Researching the city: Mapping Imaginaries
Project IMAGE: Transnational (virtual) collaboration to improve the image of city peripheries
ProjectDid you know that Amsterdam Zuidoost (also known as Bijlmer) has a rooftop club named Club Jack? Or that you can affordably eat from a variety of kitchens at the World of Food? Or that the Bijlmer is home to the Open Space Contemporary Art Museum, which showcases cultural diversity and richness of the district? IMAGE, a transnational collaboration, has been working on mapping the district to bring these initiatives and iconic places to the minds of students and employees.
Nuria Arbones Aran, her team of the minor City Marketing in Europe: New Ways, the International Centre and a consortium of 4 European Universities in capital cities, including our U!REKA partner in Lisbon, applied successfully for Erasmus+ Funding.

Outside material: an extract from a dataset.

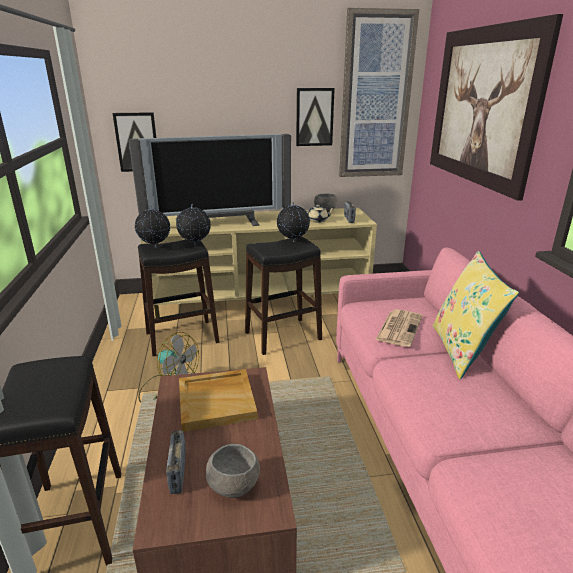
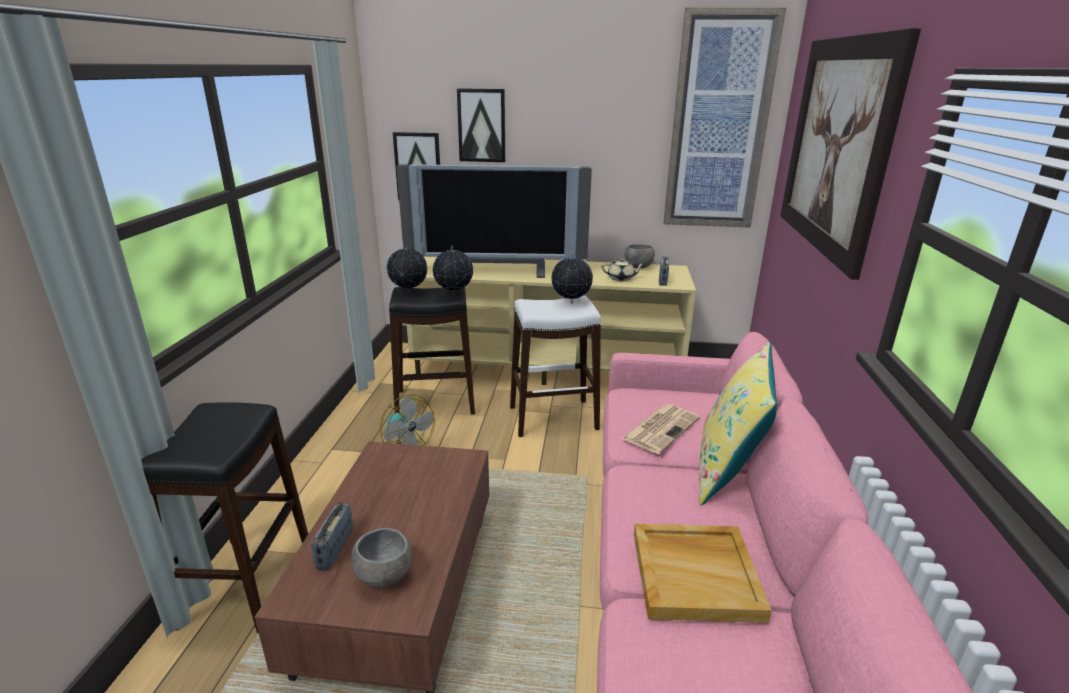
camera: 15 degrees right, 0 degrees up
beige tray [179,369,258,432] -> beige tray moved to [634,524,772,623]
black stool [245,236,322,355] -> white stool [510,296,601,437]
picture [296,88,335,146] -> picture moved to [457,88,505,162]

The consortium will develop a new research and didactical method: Researching the city: Mapping Imaginaries. In short: IMAGE.
This new approach uses mapping tools to bring attention to the peripheral, often neglected, areas of our cities and maps them as enclaves of dynamism and creativity. With this method students are trained to actively search for information, stimulating critical thinking.
Students work with city partners such as the city council, inhabitants, citizens initiatives and local cultural organisations and companies on real life societal challenges. In interdisciplinary and intercultural settings they share their research findings with colleague students abroad though virtual collaboration (COIL) in this way enhancing the solutions to include knowledge and experience from other cities.
The areas in each city which will be the focus for the coming year are ZuidOost (Amsterdam), El Raval (Barcelona), Versaille (Paris), Carnide (Lisbon) and Saint Marx (Vienna).
This online way of international cooperation is inclusive for all. Cost effective and sustainable. And working on digital skills which students and staff will need now and in future.
Ticking the 'three D’s', the key dimensions of the AUAS Strategic Plan, it would be good to embed this in more programmes.